Выпускник коммерческого училища Общества распространения коммерческих знаний (1908), студент юридического факультета Московского университета (1909-1912, 1919-1921), учащийся школы прапорщиков (1912-1914), участник Первой мировой войны (1914-1918), перешедший, если верить его анкетам и автобиографиям, в 1918 г. на службу в Красную армию, штатный преподаватель школы связи РККА (1920-1922). В 1922 г. Журин оставляет военную службу и вступает на профессиональную стезю, ранее проложенную учебой в коммерческом училище и МГУ: в течение 1920-х и почти всех 1930-х годов он работает на разных управленческих должностях в организациях, занимающихся торговлей и строительством [Черновик автобиографии 1940]3. Его публикации этого периода преимущественно посвящены вопросам техники строительства из бетона [Журин 1927; Журин б. д.].
Однако в 1939-1940 гг. Журин совершает крутой профессиональный поворот: в июле 1939 г. по заданию Академии им. Фрунзе он принимается за работу над книгой по истории Первой мировой войны [Черновик автобиографии 1940] и вновь поступает на военную службу [Материалы о выходе на пенсию 1955: Л. 8], которую не оставляет уже вплоть до выхода на пенсию в 1957 г.4
Тем не менее сам Журин наверняка согласился бы с именованием его «педагогом-общественником». Оба слова, входящие в это определение, были ему и дороги, и близки. Журин несомненно считал себя педагогом. В своей административно-строительной деятельности он стремился к тому,
чтобы передать коллегам знания о новых технологиях в профессии, отсюда и преподавание в институтах, и несколько учебных пособий о свойствах бетона. Его работа в статусе военного эксперта и военного историка отмечена постоянным стремлением к передаче знаний и опыта (об этом пойдет речь ниже), наконец, сама его общественная активность с конца 1930-х была сосредоточена на проблемах воспитания и детей, и родителей.
Но и вторая часть определения — «общественник» — также была неотъемлемой частью самоидентификации нашего героя. Свой социальный активизм, включая членство в Педагогическом обществе, он осмыслял именно в рамках концепта «советской общественности». О том, как Журин представлял себе социальную миссию советской общественности, еще будет сказано, но в этой, вступительной, части нужно вернуться к моему исходному тезису: поворотным моментом в общественной деятельности Журина (как и в его профессиональной биографии) оказался 1939 год.

▶ НАБОР ДАННЫХ:
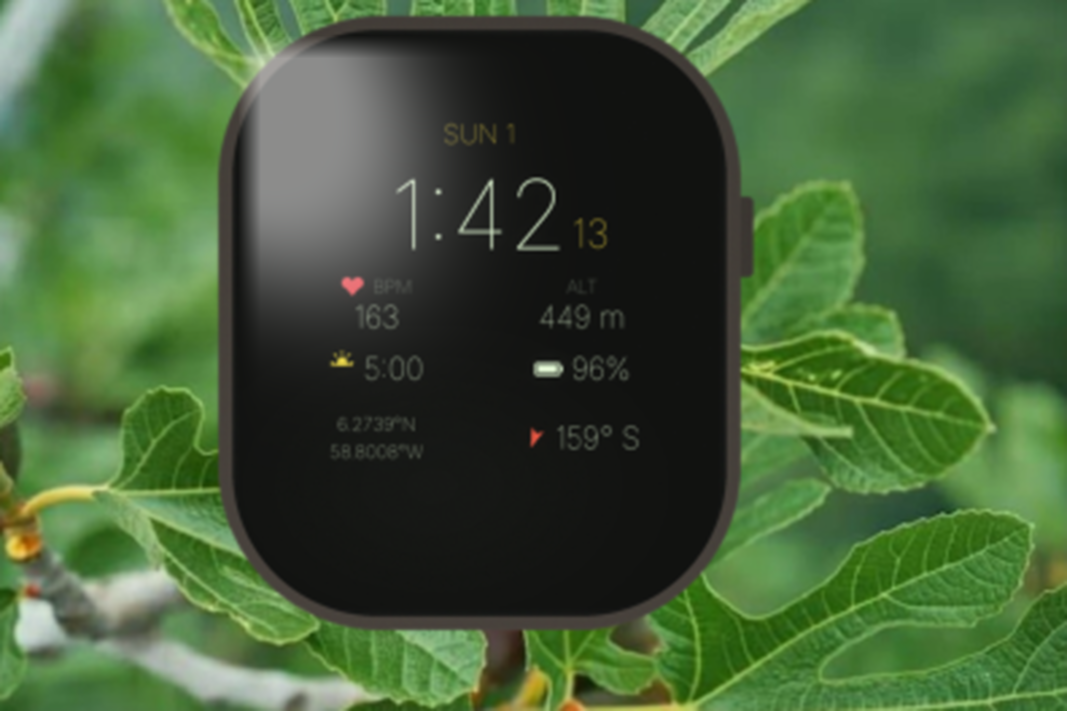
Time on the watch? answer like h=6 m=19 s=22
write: h=1 m=42 s=13
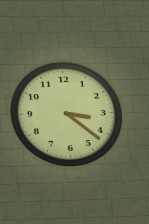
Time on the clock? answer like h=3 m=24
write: h=3 m=22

▶ ИНСТРУКЦИИ К ЗАДАНИЯМ:
(A) Ответьте на вопросы по тексту о Журине:
(i) В каком году Журин оставил военную службу и перешел на управленческую работу?
(ii) По заданию какой академии он в июле 1939 г. начал работать над книгой по истории Первой мировой войны?
(iii) В каком году он вышел на пенсию?
(B) Перепишите дословно часть текста о Журине, которая открывается словами «Но и вторая» и завершается словами «оказался 1939 год.».
(C) Продолжите текст о Журине, начав сразу после его последнего предложения.

▶ ОТВЕТЫ:
(A)
(i) В 1922 году.
(ii) По заданию Академии им. Фрунзе.
(iii) В 1957 году.

(B)
Но и вторая часть определения — «общественник» — также была неотъемлемой частью самоидентификации нашего героя. Свой социальный активизм, включая членство в Педагогическом обществе, он осмыслял именно в рамках концепта «советской общественности». О том, как Журин представлял себе социальную миссию советской общественности, еще будет сказано, но в этой, вступительной, части нужно вернуться к моему исходному тезису: поворотным моментом в общественной деятельности Журина (как и в его профессиональной биографии) оказался 1939 год.

(C)
Осенью 1939 г. Б. И. Журин пишет и готовит к изданию рукопись книги под названием «Родительская общественность в домах». Ее основной тезис сводится к тому, что для обеспечения наилучшей успеваемости детей и для поддержания общественного порядка следует создавать родительские комитеты при домах и домоуправлениях, т. е. по месту жительства детей, а не по месту их учебы. В обязанности такого родительского комитета должно входить наблюдение за воспитанием детей в семьях, а также организация для них особого социального пространства — клуба или уголка самодеятельности, где дети могли бы готовить домашние задания, играть и заниматься в кружках.
За этой небольшой книгой стоит твердая убежденность автора в неспособности многих семей справиться с воспитанием собственных детей и неспособности школы исправить эту ситуацию:
Виновниками «плохих» ребят всегда оказываются их родители и те
условия, которые они создают своим детям в семье.
Нет плохих ребят — есть плохие воспитатели.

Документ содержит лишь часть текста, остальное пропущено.